Thursday, March 28, 2013

Rollercoaster.

Pregnancy. Such an up and down ride. Emotionally, physically and spiritually. That second line that you so desperately watch for, every time you take a test, appears. For days, maybe even weeks, you had tried not to get your hopes up. Tried not to already begin envisioning life with your new child. And there it is, a cheap piece of plastic, trash to anyone who sees it, suddenly signifies a whole new life. Literally. The immediate sensation is amazement. Then pure joy, happiness, excitement, disbelief, anxiety. But mostly just satisfaction and a little impatience. That is the first hill and drop of the roller coaster.

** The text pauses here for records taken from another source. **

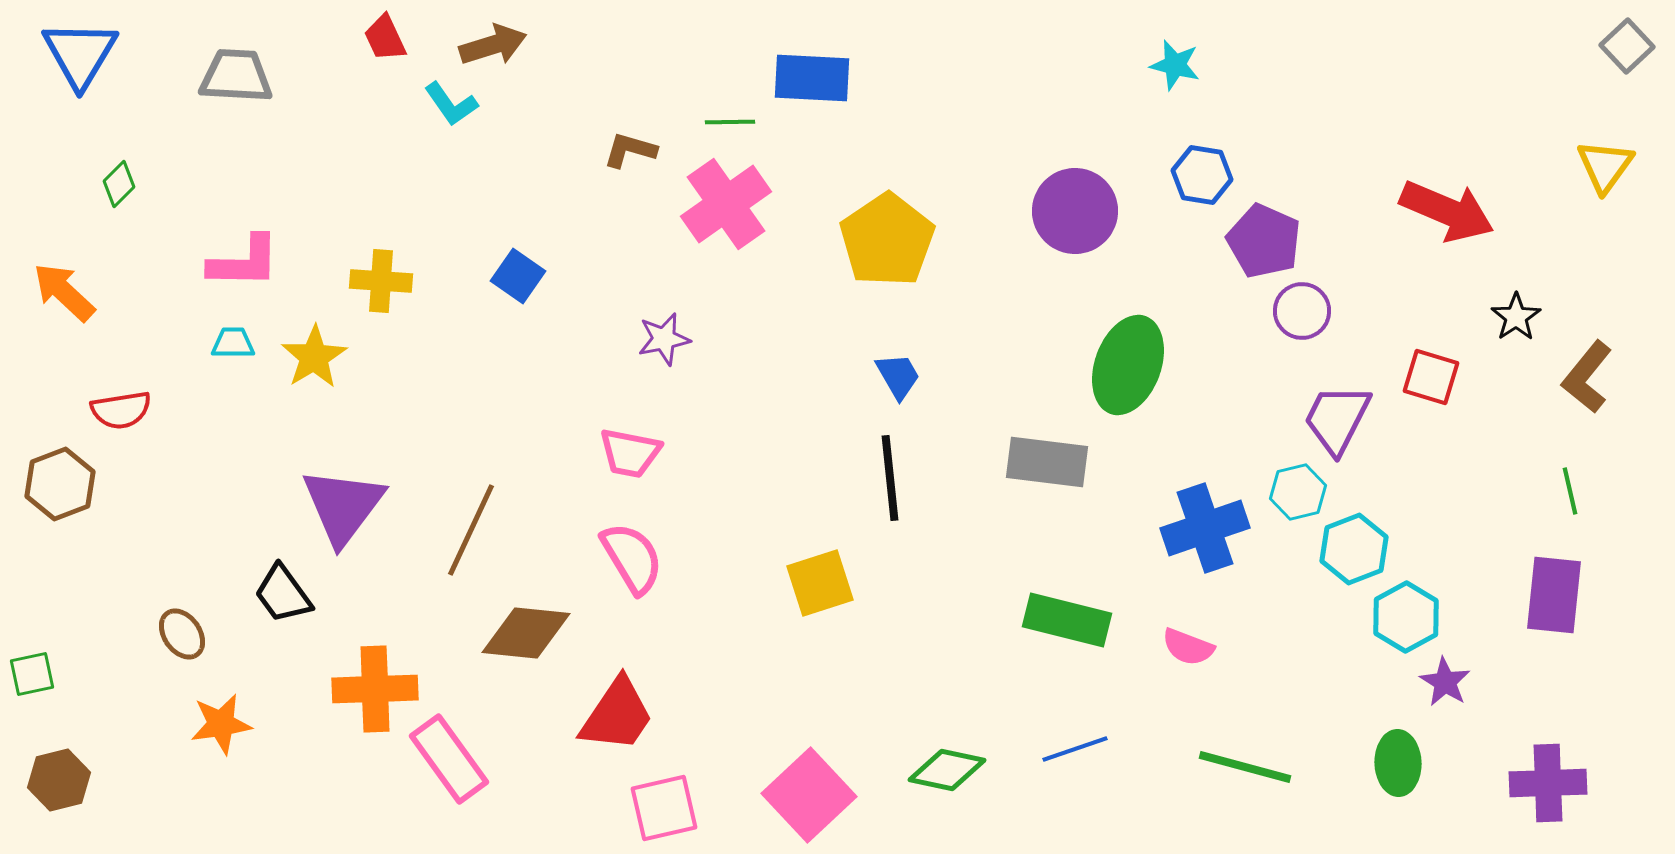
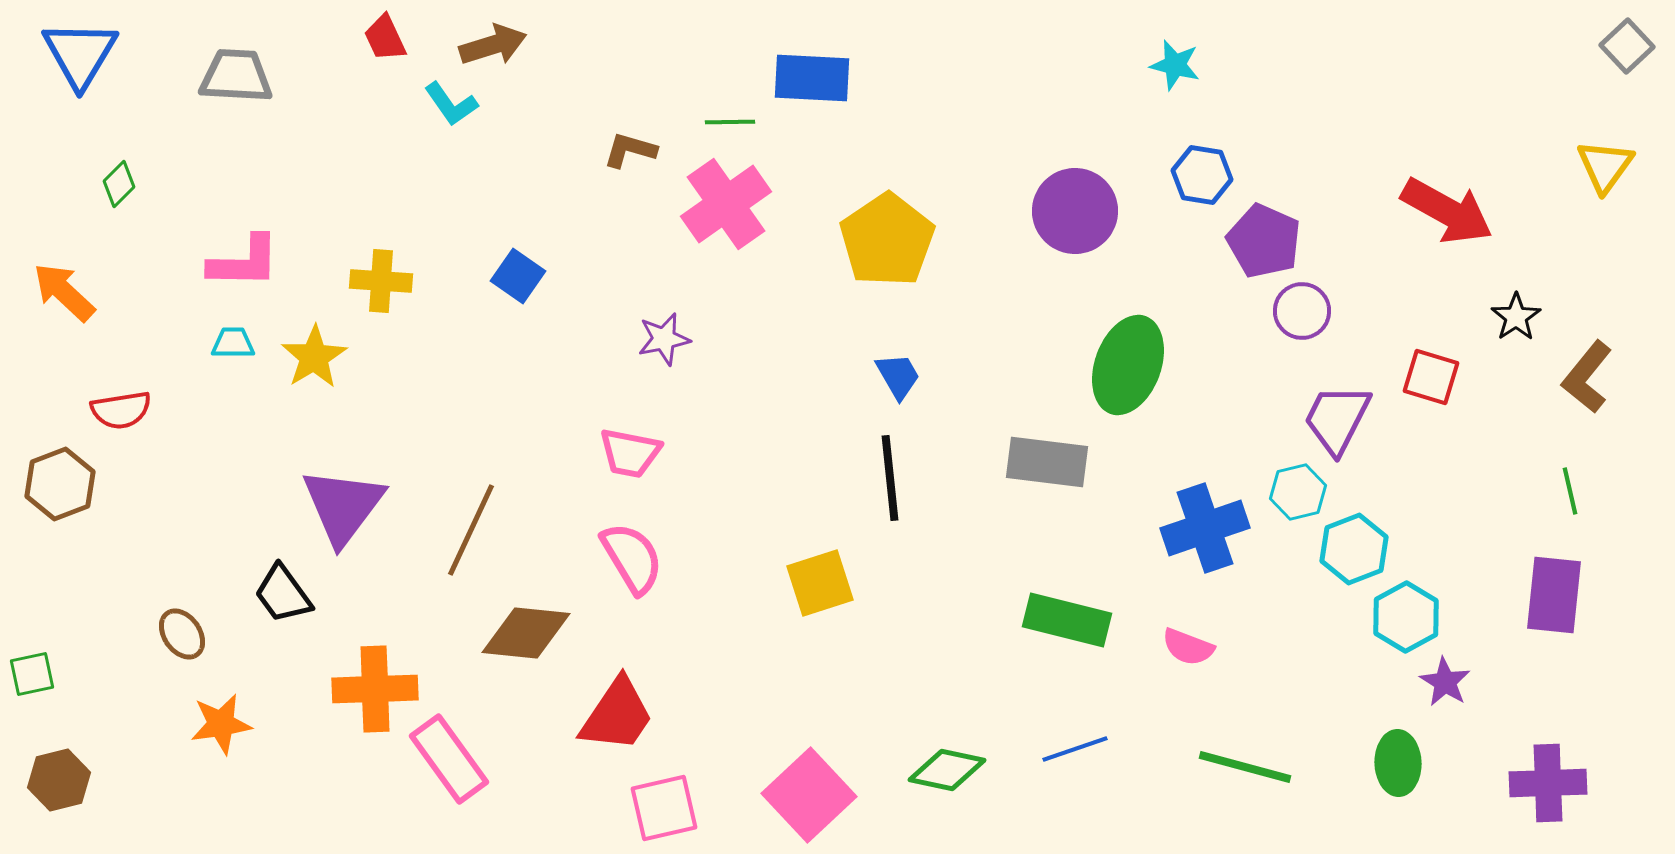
red arrow at (1447, 211): rotated 6 degrees clockwise
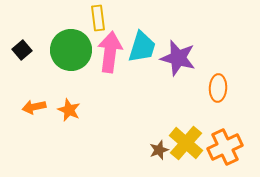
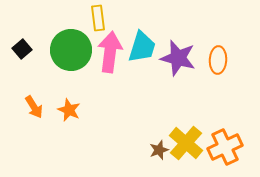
black square: moved 1 px up
orange ellipse: moved 28 px up
orange arrow: rotated 110 degrees counterclockwise
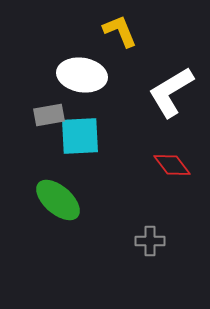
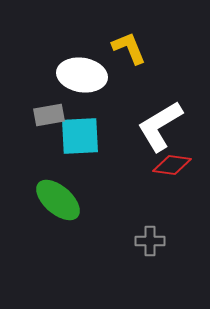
yellow L-shape: moved 9 px right, 17 px down
white L-shape: moved 11 px left, 34 px down
red diamond: rotated 45 degrees counterclockwise
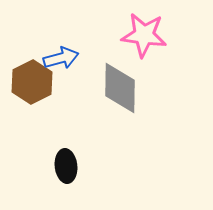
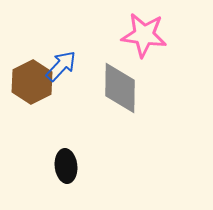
blue arrow: moved 8 px down; rotated 32 degrees counterclockwise
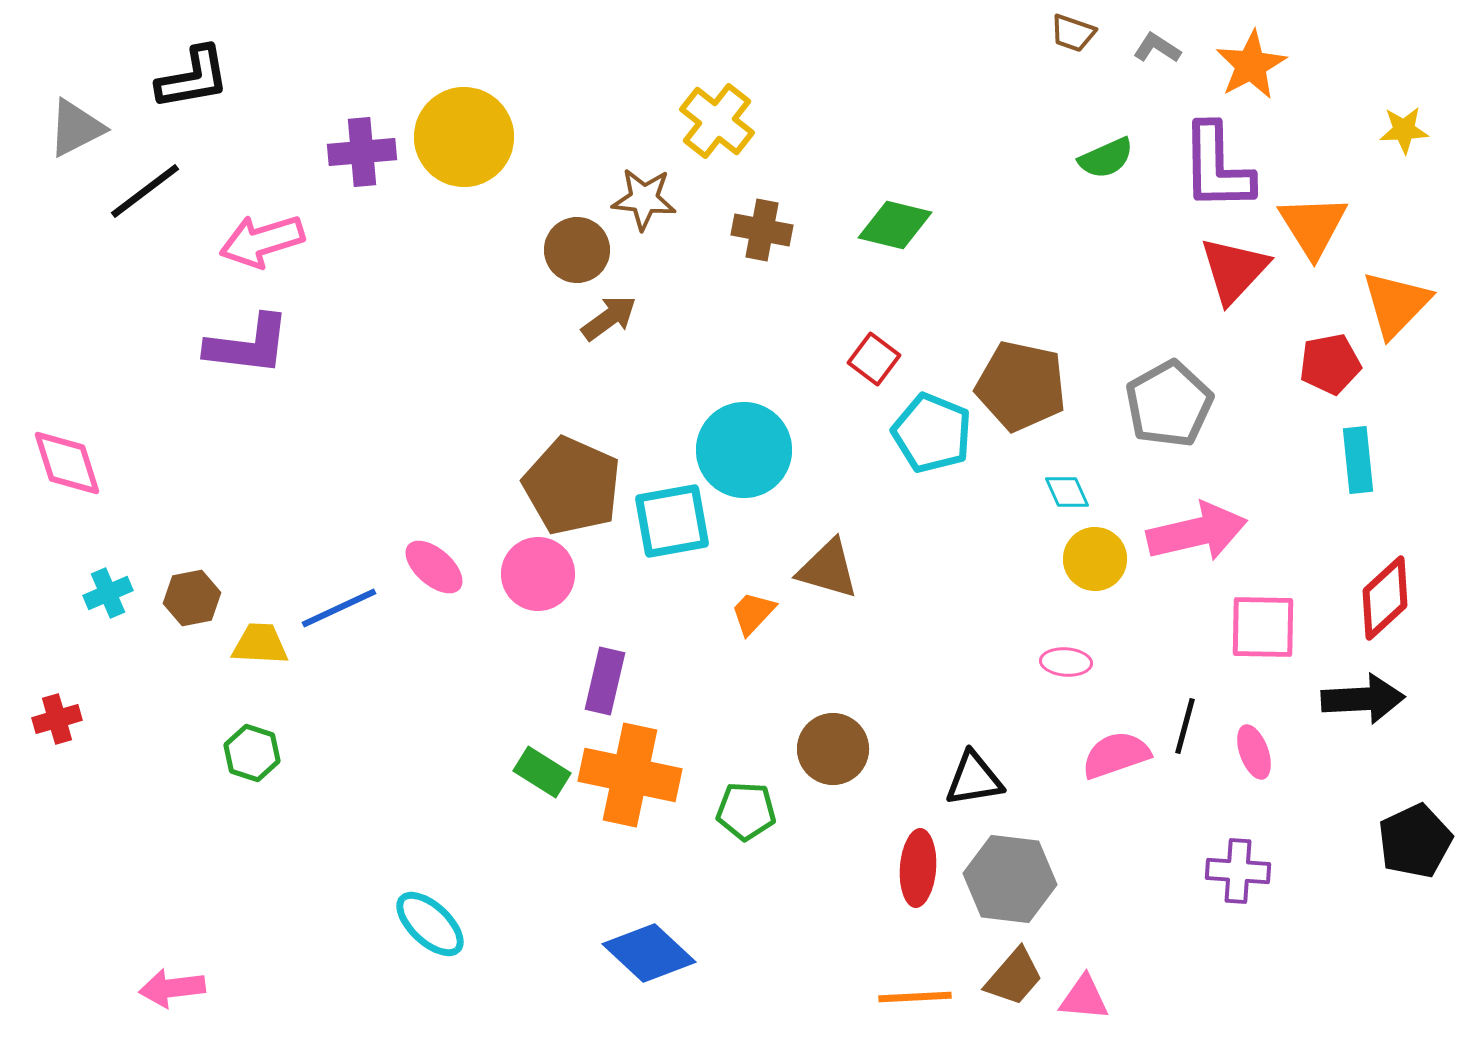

For the next week, you want to tell it to the world! It's so new and exciting. You almost wonder if it's true, except for those familiar first trimester symptoms creeping up on you. Each day a bit more tired. Each day a bit less hungry. A bit more nauseous. Everything smells. Dreams are weird, nights are restless. By 7 weeks, you don't even think you have to tell anyone, they can see it in your tired, exhausted, cranky eyes. Your oily, broken out face. It's all you can do to make it through each day. You try to remain happy, remind yourself of what a little blessing it is you are carrying. Creating. You comfort yourself by repeating that these horrid symptoms which make me feel like death, are only coming from this teeny, tiny, lovely miracle because he or she is still growing well and doing fine. They are a constant reassurance and nuisance. Weeks 7 through 10 are a somewhat dark time, for me anyway. A time when I repeat over, and over, and over: never again. Yet here we are, pregnancy number four! And finally, by week 13 (if you're lucky) you are through that tunnel, despite a bit of vomit along the way.

As your energy increases, your spirits lift. Survival mode subsides, and suddenly, you are excited again. Baby consumes your mind. Did I just feel it kick!? Is it a boy or a girl? Will he look like me? This one has to have brown hair and eyes. I can't wait to meet it! What should we name him? Should we find out what we're having? Even the siblings begin to sense more of the baby's existence, though you're still not showing. They kiss your belly, say "hi" to the baby. Make guesses as to it's sex. It's all so much fun, just a few weeks difference and you've already forgotten the tunnel you've been through and have conveniently avoided thinking about the tunnel yet to come...

...for now, I will stick with coasting. I will enjoy my second trimester. And hope for a smooth transition into the third. I love you 4.O. For now.